**INPUT RECORDS:**
Start of Block
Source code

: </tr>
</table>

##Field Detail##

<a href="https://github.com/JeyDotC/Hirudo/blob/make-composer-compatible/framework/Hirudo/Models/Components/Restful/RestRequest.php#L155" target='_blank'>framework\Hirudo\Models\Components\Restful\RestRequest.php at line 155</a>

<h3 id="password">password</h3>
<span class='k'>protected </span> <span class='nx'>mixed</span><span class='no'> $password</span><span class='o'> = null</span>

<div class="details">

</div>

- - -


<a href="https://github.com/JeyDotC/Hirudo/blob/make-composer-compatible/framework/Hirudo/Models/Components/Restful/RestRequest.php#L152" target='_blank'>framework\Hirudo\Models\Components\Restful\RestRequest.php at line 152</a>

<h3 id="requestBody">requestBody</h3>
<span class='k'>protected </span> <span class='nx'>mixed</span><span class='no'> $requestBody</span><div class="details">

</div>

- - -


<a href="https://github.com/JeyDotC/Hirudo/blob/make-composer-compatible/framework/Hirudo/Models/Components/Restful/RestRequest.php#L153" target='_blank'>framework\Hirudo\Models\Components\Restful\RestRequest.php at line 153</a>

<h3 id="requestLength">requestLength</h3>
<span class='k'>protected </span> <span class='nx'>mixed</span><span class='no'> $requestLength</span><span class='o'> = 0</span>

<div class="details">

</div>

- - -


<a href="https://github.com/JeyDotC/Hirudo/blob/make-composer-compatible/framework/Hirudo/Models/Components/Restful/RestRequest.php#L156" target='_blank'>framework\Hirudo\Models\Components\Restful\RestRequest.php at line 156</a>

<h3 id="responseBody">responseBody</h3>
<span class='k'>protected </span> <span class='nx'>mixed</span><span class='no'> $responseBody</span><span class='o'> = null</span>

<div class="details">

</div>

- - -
End of Block
Start of Block
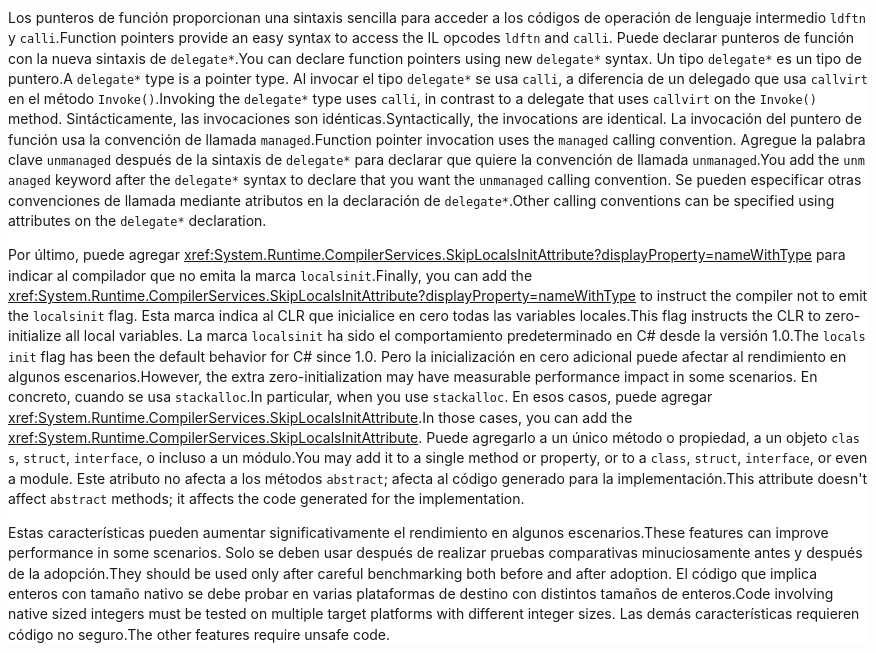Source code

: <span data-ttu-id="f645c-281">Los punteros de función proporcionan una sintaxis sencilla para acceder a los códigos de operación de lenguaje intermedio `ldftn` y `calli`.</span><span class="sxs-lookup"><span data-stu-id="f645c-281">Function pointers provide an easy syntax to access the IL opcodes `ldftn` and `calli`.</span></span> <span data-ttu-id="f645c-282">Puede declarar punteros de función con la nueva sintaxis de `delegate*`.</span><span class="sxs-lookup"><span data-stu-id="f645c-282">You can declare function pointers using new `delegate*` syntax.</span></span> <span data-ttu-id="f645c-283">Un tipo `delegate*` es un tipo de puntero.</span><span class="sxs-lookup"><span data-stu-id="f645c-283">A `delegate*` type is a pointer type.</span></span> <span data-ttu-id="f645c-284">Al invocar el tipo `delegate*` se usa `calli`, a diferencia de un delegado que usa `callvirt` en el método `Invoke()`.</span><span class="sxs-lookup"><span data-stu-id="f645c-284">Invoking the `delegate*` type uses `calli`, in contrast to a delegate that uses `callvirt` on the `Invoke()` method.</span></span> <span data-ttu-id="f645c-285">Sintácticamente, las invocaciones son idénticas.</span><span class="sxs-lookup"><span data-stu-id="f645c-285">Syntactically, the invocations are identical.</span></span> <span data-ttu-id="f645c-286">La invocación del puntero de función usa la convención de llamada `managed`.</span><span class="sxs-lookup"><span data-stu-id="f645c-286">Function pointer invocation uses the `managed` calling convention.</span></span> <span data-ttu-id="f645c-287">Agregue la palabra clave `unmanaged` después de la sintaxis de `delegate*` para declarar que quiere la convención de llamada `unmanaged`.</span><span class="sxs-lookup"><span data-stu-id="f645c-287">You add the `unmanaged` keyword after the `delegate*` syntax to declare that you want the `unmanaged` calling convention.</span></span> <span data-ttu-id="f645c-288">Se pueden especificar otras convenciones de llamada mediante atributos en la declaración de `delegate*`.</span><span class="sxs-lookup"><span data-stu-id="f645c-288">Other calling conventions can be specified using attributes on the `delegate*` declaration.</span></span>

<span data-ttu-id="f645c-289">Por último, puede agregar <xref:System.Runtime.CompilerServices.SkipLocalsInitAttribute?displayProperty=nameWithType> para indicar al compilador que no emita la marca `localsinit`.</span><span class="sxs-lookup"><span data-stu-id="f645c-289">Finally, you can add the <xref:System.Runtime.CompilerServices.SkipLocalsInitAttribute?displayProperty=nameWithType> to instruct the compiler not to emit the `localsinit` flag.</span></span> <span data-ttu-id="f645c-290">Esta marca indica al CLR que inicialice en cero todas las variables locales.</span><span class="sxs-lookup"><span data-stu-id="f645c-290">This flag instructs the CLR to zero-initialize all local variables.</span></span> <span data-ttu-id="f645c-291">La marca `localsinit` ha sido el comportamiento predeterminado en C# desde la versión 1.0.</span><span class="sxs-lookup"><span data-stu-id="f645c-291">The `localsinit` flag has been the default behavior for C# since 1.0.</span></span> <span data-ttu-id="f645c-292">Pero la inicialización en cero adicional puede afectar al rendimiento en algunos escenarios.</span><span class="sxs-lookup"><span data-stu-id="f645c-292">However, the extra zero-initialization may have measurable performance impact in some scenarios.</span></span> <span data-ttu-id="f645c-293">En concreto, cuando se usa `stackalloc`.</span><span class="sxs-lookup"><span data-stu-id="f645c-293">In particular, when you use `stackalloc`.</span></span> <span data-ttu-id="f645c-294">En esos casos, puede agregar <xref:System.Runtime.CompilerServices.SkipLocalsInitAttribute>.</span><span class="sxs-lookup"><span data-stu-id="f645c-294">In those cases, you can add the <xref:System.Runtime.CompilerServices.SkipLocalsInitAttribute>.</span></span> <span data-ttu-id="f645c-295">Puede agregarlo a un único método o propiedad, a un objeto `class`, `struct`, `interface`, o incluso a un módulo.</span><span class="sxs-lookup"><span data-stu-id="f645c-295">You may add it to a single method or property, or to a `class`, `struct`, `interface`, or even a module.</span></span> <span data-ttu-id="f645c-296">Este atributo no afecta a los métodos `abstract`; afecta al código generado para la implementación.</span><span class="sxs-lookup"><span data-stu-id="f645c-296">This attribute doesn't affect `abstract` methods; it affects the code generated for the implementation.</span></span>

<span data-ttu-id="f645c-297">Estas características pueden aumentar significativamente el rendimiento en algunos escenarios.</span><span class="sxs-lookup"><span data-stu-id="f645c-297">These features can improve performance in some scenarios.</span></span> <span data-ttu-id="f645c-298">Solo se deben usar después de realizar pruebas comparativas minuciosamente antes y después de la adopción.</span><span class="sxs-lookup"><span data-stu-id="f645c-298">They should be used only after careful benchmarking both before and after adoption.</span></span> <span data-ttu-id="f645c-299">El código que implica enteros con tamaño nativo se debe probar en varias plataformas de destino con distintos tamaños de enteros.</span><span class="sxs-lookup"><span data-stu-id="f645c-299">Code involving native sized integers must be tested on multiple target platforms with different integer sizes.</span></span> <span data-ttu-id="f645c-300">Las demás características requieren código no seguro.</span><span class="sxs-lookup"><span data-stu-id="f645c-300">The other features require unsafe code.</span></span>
End of Block
**TASK ITEM:** Pull out every line in the rows above that contains the string "null", keeping each such line as it appears. Matching is case-sensitive.

**ANSWER SPACE:**
<span class='k'>protected </span> <span class='nx'>mixed</span><span class='no'> $password</span><span class='o'> = null</span>
<span class='k'>protected </span> <span class='nx'>mixed</span><span class='no'> $responseBody</span><span class='o'> = null</span>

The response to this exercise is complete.